Land-Surface Transfer Model

A land-surface transfer model (LSX) accounts for the physical effects of vegetation. LSX is based on the earlier models of BATS (Dickinson et.al., 1986) and SiB (Sellers et.al., 1986) and is intermediate in complexity between the two.

Up to two vegetation layers (trees and grass) can be specified at each grid point, and the radiative and turbulent fluxes through these layers to the soil or snow surface are calculated. Rain or snow can be intercepted by the vegetation and subsequently drip or blow off. For present-day simulations, vegetation attributes such as leaf area indices, fractional cover, leaf albedos, etc., can be prescribed from observational datasets, as they were in GENESIS version 1.02 from Dorman and Sellers (1989).

Leaf Area Index example and scale,

However, currently the present-day vegetation is prescribed from an equilibrium vegetation model (EVE) developed at NCAR by Jon Bergengren and Starley Thompson, which produces improved global distributions (in better agreement with most datasets), and allows either fixed or interactive vegetation experiments. In addition an explicit litter layer is included on the soil surface, which is important for the soil microbial model.

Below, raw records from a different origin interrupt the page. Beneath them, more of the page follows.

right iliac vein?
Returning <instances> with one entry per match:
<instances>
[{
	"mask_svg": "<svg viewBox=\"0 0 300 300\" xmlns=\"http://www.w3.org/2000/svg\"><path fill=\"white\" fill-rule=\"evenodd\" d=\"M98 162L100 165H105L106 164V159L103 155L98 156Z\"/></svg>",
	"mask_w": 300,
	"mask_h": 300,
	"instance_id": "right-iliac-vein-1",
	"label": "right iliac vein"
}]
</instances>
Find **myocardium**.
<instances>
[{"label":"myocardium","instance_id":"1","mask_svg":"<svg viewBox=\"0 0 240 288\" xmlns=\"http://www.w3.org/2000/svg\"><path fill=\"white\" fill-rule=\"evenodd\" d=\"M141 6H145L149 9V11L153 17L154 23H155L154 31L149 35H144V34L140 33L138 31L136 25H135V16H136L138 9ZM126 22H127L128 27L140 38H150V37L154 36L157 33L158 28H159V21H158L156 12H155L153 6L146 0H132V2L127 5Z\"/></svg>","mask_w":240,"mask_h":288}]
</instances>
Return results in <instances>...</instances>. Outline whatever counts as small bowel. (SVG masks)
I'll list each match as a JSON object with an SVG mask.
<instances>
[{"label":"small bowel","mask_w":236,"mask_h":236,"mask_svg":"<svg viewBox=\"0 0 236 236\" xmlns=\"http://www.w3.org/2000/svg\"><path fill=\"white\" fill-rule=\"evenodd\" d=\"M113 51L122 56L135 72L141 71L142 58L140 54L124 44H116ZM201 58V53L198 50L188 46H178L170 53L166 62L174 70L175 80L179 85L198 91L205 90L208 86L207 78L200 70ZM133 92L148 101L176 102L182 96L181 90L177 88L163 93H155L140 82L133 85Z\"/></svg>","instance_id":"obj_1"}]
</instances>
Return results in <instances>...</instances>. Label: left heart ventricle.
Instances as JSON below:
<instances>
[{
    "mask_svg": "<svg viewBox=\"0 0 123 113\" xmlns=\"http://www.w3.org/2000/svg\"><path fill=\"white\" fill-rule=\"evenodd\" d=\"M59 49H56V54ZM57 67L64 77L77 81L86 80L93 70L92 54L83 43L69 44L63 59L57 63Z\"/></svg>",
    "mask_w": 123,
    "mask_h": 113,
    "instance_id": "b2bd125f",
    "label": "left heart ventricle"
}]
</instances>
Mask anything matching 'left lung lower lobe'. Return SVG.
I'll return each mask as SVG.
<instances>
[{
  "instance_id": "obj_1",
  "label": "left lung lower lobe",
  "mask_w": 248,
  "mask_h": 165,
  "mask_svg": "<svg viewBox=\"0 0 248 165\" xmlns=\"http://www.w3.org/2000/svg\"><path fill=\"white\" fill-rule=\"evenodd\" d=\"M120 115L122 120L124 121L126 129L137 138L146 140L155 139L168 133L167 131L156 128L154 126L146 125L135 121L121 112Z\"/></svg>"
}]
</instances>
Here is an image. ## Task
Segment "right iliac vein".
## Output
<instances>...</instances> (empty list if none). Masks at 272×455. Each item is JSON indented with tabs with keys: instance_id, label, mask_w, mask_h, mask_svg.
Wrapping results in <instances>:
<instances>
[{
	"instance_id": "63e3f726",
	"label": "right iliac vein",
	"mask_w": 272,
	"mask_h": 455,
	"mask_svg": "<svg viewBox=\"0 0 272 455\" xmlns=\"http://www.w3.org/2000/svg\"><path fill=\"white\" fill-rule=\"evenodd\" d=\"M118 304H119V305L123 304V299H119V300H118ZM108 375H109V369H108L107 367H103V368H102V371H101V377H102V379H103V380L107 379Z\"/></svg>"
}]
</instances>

For each surface grid box, a number of distinct land types can be modelled, each representing a prescribed areal fraction of the total box area. For instance, some of the box can be forest and some can be inland fresh-water lakes. Completely separate sets of LSX calculations are done for each type, and the atmospheric flux exchanges are weighted by the areal fractions and the grid-box average is passed back to the AGCM. in this way the important effects of relatively sparse sub-grid types such as lakes, rice paddies and natural wetlands are included in the model.